Monday, April 7, 2014

Levels of disaster

On one level, the whole sorry saga of Malaysian Flight 370 is faintly ridiculous. The ill-fated airliner flew into oblivion while Malaysian air traffic controllers simply couldn't be bothered to notice that an airliner was flying over their territory, drastically off course. On another level, the loss should be a wakeup call to aviation administrators to collect data from planes in flight in real time, something that is technologically feasible and long overdue.

On a third level, the level at which a 3-year-old kid in New Zealand, a child of one of the plane's passengers, is continually asking his mom, "When will daddy be coming home," it's heartbreaking.

The plane and its passengers are almost certainly lost. It would be good if they could locate the craft, or at least its black box, and then get to the business of honoring the memories of the dead. Hopefully, this will be an alert to responsible authorities to get their heads out of their back sides and start paying attention to airline safety in a world still large enough for an airliner to vanish.

© Michael Huggins, 2014. All rights reserved.

Sunday, April 6, 2014

Seeing, not wanting

Sometimes, you get in a frame of mind where you are simply a spectator of each moment as it happens, not holding an opinion about it but merely observing, and all the struggles of your self-will--the girl you want to ask out, the boss you want to tell off, the new car you are saving up for--are still present to your conscious mind but become something of an irrelevant side show, a movie running in a small corner of your mental screen, with the volume turned off.

This may happen through some mental discipline such as meditation or simply by a small triggering event, as simple as suddenly noticing a falling leaf or watching someone pedaling a bicycle. Everything is the same and yet everything is suddenly changed. Every leaf on a tree or pebble on your path is a matter of grave and deep interest.

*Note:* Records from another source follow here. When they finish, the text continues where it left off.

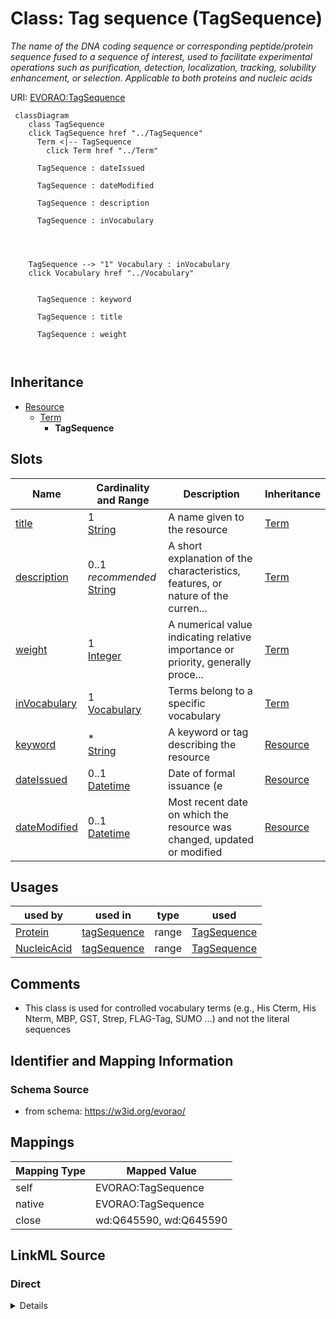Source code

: 

# Class: Tag sequence (TagSequence) 


_The name of the DNA coding sequence or corresponding peptide/protein sequence fused to a sequence of interest, used to facilitate experimental operations such as purification, detection, localization, tracking, solubility enhancement, or selection. Applicable to both proteins and nucleic acids_





URI: [EVORAO:TagSequence](https://w3id.org/evorao/TagSequence)






```mermaid
 classDiagram
    class TagSequence
    click TagSequence href "../TagSequence"
      Term <|-- TagSequence
        click Term href "../Term"
      
      TagSequence : dateIssued
        
      TagSequence : dateModified
        
      TagSequence : description
        
      TagSequence : inVocabulary
        
          
    
    
    TagSequence --> "1" Vocabulary : inVocabulary
    click Vocabulary href "../Vocabulary"

        
      TagSequence : keyword
        
      TagSequence : title
        
      TagSequence : weight
        
      
```





## Inheritance
* [Resource](Resource.md)
    * [Term](Term.md)
        * **TagSequence**



## Slots

| Name | Cardinality and Range | Description | Inheritance |
| ---  | --- | --- | --- |
| [title](title.md) | 1 <br/> [String](String.md) | A name given to the resource | [Term](Term.md) |
| [description](description.md) | 0..1 _recommended_ <br/> [String](String.md) | A short explanation of the characteristics, features, or nature of the curren... | [Term](Term.md) |
| [weight](weight.md) | 1 <br/> [Integer](Integer.md) | A numerical value indicating relative importance or priority, generally proce... | [Term](Term.md) |
| [inVocabulary](inVocabulary.md) | 1 <br/> [Vocabulary](Vocabulary.md) | Terms belong to a specific vocabulary | [Term](Term.md) |
| [keyword](keyword.md) | * <br/> [String](String.md) | A keyword or tag describing the resource | [Resource](Resource.md) |
| [dateIssued](dateIssued.md) | 0..1 <br/> [Datetime](Datetime.md) | Date of formal issuance (e | [Resource](Resource.md) |
| [dateModified](dateModified.md) | 0..1 <br/> [Datetime](Datetime.md) | Most recent date on which the resource was changed, updated or modified | [Resource](Resource.md) |





## Usages

| used by | used in | type | used |
| ---  | --- | --- | --- |
| [Protein](Protein.md) | [tagSequence](tagSequence.md) | range | [TagSequence](TagSequence.md) |
| [NucleicAcid](NucleicAcid.md) | [tagSequence](tagSequence.md) | range | [TagSequence](TagSequence.md) |






## Comments

* This class is used for controlled vocabulary terms (e.g., His Cterm, His Nterm, MBP, GST, Strep, FLAG-Tag, SUMO ...) and not the literal sequences

## Identifier and Mapping Information







### Schema Source


* from schema: https://w3id.org/evorao/




## Mappings

| Mapping Type | Mapped Value |
| ---  | ---  |
| self | EVORAO:TagSequence |
| native | EVORAO:TagSequence |
| close | wd:Q645590, wd:Q645590 |







## LinkML Source

<!-- TODO: investigate https://stackoverflow.com/questions/37606292/how-to-create-tabbed-code-blocks-in-mkdocs-or-sphinx -->

### Direct

<details>
```yaml
name: TagSequence
description: The name of the DNA coding sequence or corresponding peptide/protein
  sequence fused to a sequence of interest, used to facilitate experimental operations
  such as purification, detection, localization, tracking, solubility enhancement,
  or selection. Applicable to both proteins and nucleic acids
title: Tag sequence
comments:
- This class is used for controlled vocabulary terms (e.g., His Cterm, His Nterm,
  MBP, GST, Strep, FLAG-Tag, SUMO ...) and not the literal sequences
from_schema: https://w3id.org/evorao/
close_mappings:
- wd:Q645590
- wd:Q645590
is_a: Term

```
</details>

### Induced

<details>
```yaml
name: TagSequence
description: The name of the DNA coding sequence or corresponding peptide/protein
  sequence fused to a sequence of interest, used to facilitate experimental operations
  such as purification, detection, localization, tracking, solubility enhancement,
  or selection. Applicable to both proteins and nucleic acids
title: Tag sequence
comments:
- This class is used for controlled vocabulary terms (e.g., His Cterm, His Nterm,
  MBP, GST, Strep, FLAG-Tag, SUMO ...) and not the literal sequences
from_schema: https://w3id.org/evorao/
close_mappings:
- wd:Q645590
- wd:Q645590
is_a: Term
attributes:
  title:
    name: title
    description: A name given to the resource
    title: title
    comments:
    - 'The title of the item should be as short and descriptive as possible. E.g.
      for virus products it should basically be based on the following Pattern: ''Virus
      name'', ''virus host type'', ''collection year'', ''country of collection''
      ex ''suspected epidemiological origin'', ''genotype'', ''strain'', ''variant
      name or specific feature'
    from_schema: https://w3id.org/evorao/
    exact_mappings:
    - schema:name
    - rdfs:label
    rank: 1000
    slot_uri: dct:title
    alias: title
    owner: TagSequence
    domain_of:
    - Term
    - Dataset
    - DataService
    - Publication
    - License
    - Certification
    range: string
    required: true
    multivalued: false
  description:
    name: description
    description: A short explanation of the characteristics, features, or nature of
      the current item
    title: description
    comments:
    - Describe this item in few lines. This description will serve as a summary to
      present the resource.
    from_schema: https://w3id.org/evorao/
    exact_mappings:
    - schema:description
    close_mappings:
    - schema:description
    rank: 1000
    slot_uri: dct:description
    alias: description
    owner: TagSequence
    domain_of:
    - Term
    - Dataset
    - DataService
    - PersonOrOrganization
    - File
    - ContactPoint
    - License
    - Certification
    range: string
    required: false
    recommended: true
    multivalued: false
  weight:
    name: weight
    description: A numerical value indicating relative importance or priority, generally
      processed in ascending order. This weight helps prioritize content when organizing
      or processing data. Its value can be negative, with a default set to 0
    title: weight
    comments:
    - The lowest weighted Data providers are triggered first, this may be usefull
      to populate at first entities that are referenced by others (e.g. Version ahead
      of Rank ahead of Taxon)
    from_schema: https://w3id.org/evorao/
    close_mappings:
    - adms:status
    rank: 1000
    ifabsent: int(0)
    alias: weight
    owner: TagSequence
    domain_of:
    - Term
    - DataProvider
    range: integer
    required: true
    multivalued: false
  inVocabulary:
    name: inVocabulary
    description: Terms belong to a specific vocabulary
    title: in Vocabulary
    from_schema: https://w3id.org/evorao/
    close_mappings:
    - wdp:P972
    related_mappings:
    - dct:isReferencedBy
    broad_mappings:
    - dct:isPartOf
    rank: 1000
    alias: inVocabulary
    owner: TagSequence
    domain_of:
    - Term
    range: Vocabulary
    required: true
    multivalued: false
  keyword:
    name: keyword
    description: A keyword or tag describing the resource
    title: keyword
    from_schema: https://w3id.org/evorao/
    rank: 1000
    slot_uri: dcat:keyword
    alias: keyword
    owner: TagSequence
    domain_of:
    - Resource
    range: string
    required: false
    multivalued: true
  dateIssued:
    name: dateIssued
    description: Date of formal issuance (e.g., publication) of the resource
    title: date issued
    comments:
    - encoded using the relevant ISO 8601 Date and Time compliant string [DATETIME]
    from_schema: https://w3id.org/evorao/
    exact_mappings:
    - sepio:0000051
    close_mappings:
    - schema:datePublished
    - schema:dateCreated
    rank: 1000
    slot_uri: dct:issued
    alias: dateIssued
    owner: TagSequence
    domain_of:
    - Resource
    range: datetime
    required: false
    multivalued: false
  dateModified:
    name: dateModified
    description: Most recent date on which the resource was changed, updated or modified
    title: date modified
    comments:
    - encoded using the relevant ISO 8601 Date and Time compliant string [DATETIME]
    from_schema: https://w3id.org/evorao/
    exact_mappings:
    - sepio:0000036
    close_mappings:
    - schema:dateModified
    rank: 1000
    slot_uri: dct:modified
    alias: dateModified
    owner: TagSequence
    domain_of:
    - Resource
    range: datetime
    required: false
    multivalued: false

```
</details>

You seem to see everything and need nothing. In its own way, it is like seeing an X-ray of the world.

You know that within 15 minutes, you may very well be back to your customary egotistical, complaining, deluded self, but while the sudden detachment lasts, it is as though you are on a different plane, and you begin to think what may bring the feeling back again. Since you know it is possible, you know that when it returns, you will welcome it.